• Instructions for the task: Copy out each line below that contains the word "common".

· · · · · · ·

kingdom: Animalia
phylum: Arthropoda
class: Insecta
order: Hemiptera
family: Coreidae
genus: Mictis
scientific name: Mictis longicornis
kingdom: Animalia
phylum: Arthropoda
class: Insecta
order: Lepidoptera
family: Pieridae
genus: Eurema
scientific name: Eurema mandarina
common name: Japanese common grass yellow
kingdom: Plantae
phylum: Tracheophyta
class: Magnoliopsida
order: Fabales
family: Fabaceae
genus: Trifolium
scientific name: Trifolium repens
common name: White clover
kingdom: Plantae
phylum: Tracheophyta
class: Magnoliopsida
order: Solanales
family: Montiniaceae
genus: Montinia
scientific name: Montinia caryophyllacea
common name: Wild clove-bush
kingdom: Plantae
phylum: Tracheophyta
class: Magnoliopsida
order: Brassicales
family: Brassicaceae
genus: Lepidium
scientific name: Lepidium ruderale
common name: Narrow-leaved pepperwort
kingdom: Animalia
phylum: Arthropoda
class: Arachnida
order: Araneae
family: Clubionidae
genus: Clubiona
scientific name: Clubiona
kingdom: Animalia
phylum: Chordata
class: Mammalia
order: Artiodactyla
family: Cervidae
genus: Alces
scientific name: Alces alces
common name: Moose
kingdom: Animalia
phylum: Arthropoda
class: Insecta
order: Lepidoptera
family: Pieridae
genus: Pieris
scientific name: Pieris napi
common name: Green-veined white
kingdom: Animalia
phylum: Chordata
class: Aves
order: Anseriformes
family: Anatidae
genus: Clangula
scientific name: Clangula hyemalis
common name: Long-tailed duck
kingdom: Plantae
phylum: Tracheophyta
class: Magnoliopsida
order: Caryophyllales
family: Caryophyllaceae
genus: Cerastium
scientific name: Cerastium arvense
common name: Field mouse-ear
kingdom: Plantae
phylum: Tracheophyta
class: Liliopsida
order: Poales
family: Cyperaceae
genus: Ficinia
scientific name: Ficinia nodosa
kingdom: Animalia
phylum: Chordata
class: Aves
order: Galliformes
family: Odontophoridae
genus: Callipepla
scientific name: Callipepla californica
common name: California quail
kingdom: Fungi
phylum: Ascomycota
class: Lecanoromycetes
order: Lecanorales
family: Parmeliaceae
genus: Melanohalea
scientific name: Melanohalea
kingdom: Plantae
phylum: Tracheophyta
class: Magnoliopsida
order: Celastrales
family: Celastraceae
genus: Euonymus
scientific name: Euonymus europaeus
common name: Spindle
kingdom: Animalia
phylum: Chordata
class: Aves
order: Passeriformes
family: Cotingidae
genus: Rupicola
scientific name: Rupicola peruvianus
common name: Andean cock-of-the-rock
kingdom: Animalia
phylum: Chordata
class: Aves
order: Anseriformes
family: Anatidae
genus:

· · · · · · ·

• Answer to this task:
common name: Japanese common grass yellow
common name: White clover
common name: Wild clove-bush
common name: Narrow-leaved pepperwort
common name: Moose
common name: Green-veined white
common name: Long-tailed duck
common name: Field mouse-ear
common name: California quail
common name: Spindle
common name: Andean cock-of-the-rock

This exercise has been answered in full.